The findings provide a platform to develop rapid and easy-to-perform clinical tests for early sepsis detection and clinical intervention in human patients.
The researchers succeeded in detecting a catastrophic shift in blood protein abundance soon after infection that can predict sepsis well before disease symptoms and organ damage arise.
“Early detection is critical for clinical intervention to increase survival in sepsis patients.”
Sepsis is the number one cause of death in US hospitals. In the clinic, sepsis is diagnosed by a symptom-based approach that may include kidney or liver failure, blood clotting or bleeding—which often occurs well after permanent organ damage. Thus, molecular diagnostics that detect infection at early stages of disease to minimize host injury are sorely needed.

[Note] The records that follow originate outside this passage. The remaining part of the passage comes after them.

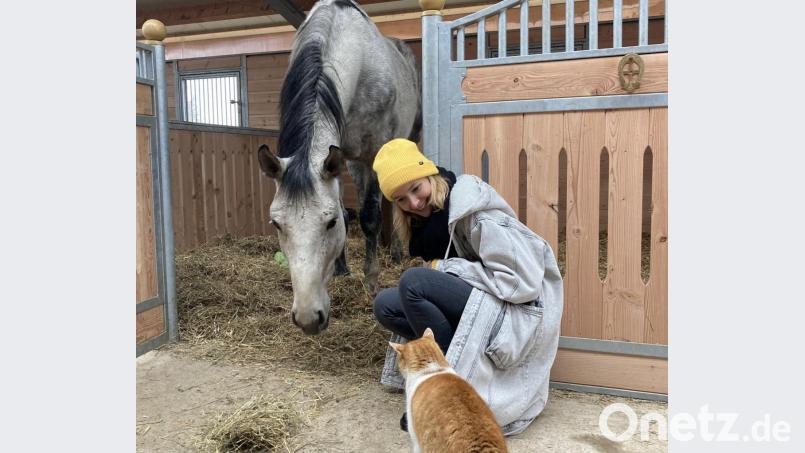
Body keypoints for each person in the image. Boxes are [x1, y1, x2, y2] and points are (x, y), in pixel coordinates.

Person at [371, 138, 564, 436]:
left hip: (518, 311)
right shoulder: (427, 225)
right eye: (400, 199)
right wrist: (444, 273)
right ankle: (446, 374)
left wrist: (447, 269)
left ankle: (445, 392)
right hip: (483, 302)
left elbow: (521, 283)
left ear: (430, 176)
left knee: (414, 282)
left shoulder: (474, 212)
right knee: (386, 304)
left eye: (415, 188)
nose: (413, 203)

“The key finding was identifying proteins in the blood that arise very soon after infection—well before overt disease symptoms,” explains Michael Mahan, professor at the University of California, Santa Barbara. “Early detection is critical for clinical intervention to increase survival in sepsis patients.”
To carry out the test, researchers collected a small amount of blood and analyzed it for an increase in coagulation proteins that are induced but inactive at early stages of infection. Such detection enabled early antibiotic treatment—well before activated coagulation proteins induced blood clotting—resulting in markedly increased survival in mice. The technology is open source and freely accessible to all.

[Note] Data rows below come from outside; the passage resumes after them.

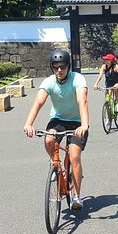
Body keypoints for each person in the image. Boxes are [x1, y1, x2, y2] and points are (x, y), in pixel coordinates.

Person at [23, 49, 89, 211]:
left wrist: (84, 125)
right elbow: (38, 103)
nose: (59, 70)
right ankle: (55, 162)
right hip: (58, 120)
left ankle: (76, 196)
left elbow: (83, 101)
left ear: (69, 67)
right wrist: (28, 123)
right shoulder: (49, 82)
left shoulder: (77, 79)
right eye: (56, 67)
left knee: (74, 156)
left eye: (62, 67)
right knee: (49, 139)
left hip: (77, 122)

The study also shows that antibiotics are less effective after blood proteins increase in response to infection. Treatment failure may be due to host injury triggered by excessive blood clotting, providing insight into why delays in antibiotic treatment in human sepsis are associated with increased risk for death.
“The future plan is to identify a biopanel of early sepsis blood proteins for incorporation into existing blood tests, enabling sepsis prediction well before excessive blood clotting and permanent organ damage,” says coauthor Douglas Heithoff.
The researchers demonstrated that the changes in blood proteins soon after infection observed in mice were similar to that reported for human sepsis. Thus, they are optimistic that these findings are translatable for the early detection and treatment of sepsis in humans.
“Currently, one in four patients die of sepsis, with many survivors experiencing lifelong debilitation with cognitive decline,” coauthor Scott Mahan says. “We hope technologies like this offer new ways of delivering state-of-the-art molecular diagnostics that predict sepsis before permanent injury occurs.”
The paper appears in eBioMedicine. Additional coauthors are from UC San Diego, Sanford Burnham Prebys Medical Discovery Institute (SBPMDI), and UC Santa Barbara.
The National Institutes of Health’s National Heart, Lung, and Blood Institute; Santa Barbara Cottage Hospital; and the US Army Research Office funded the work.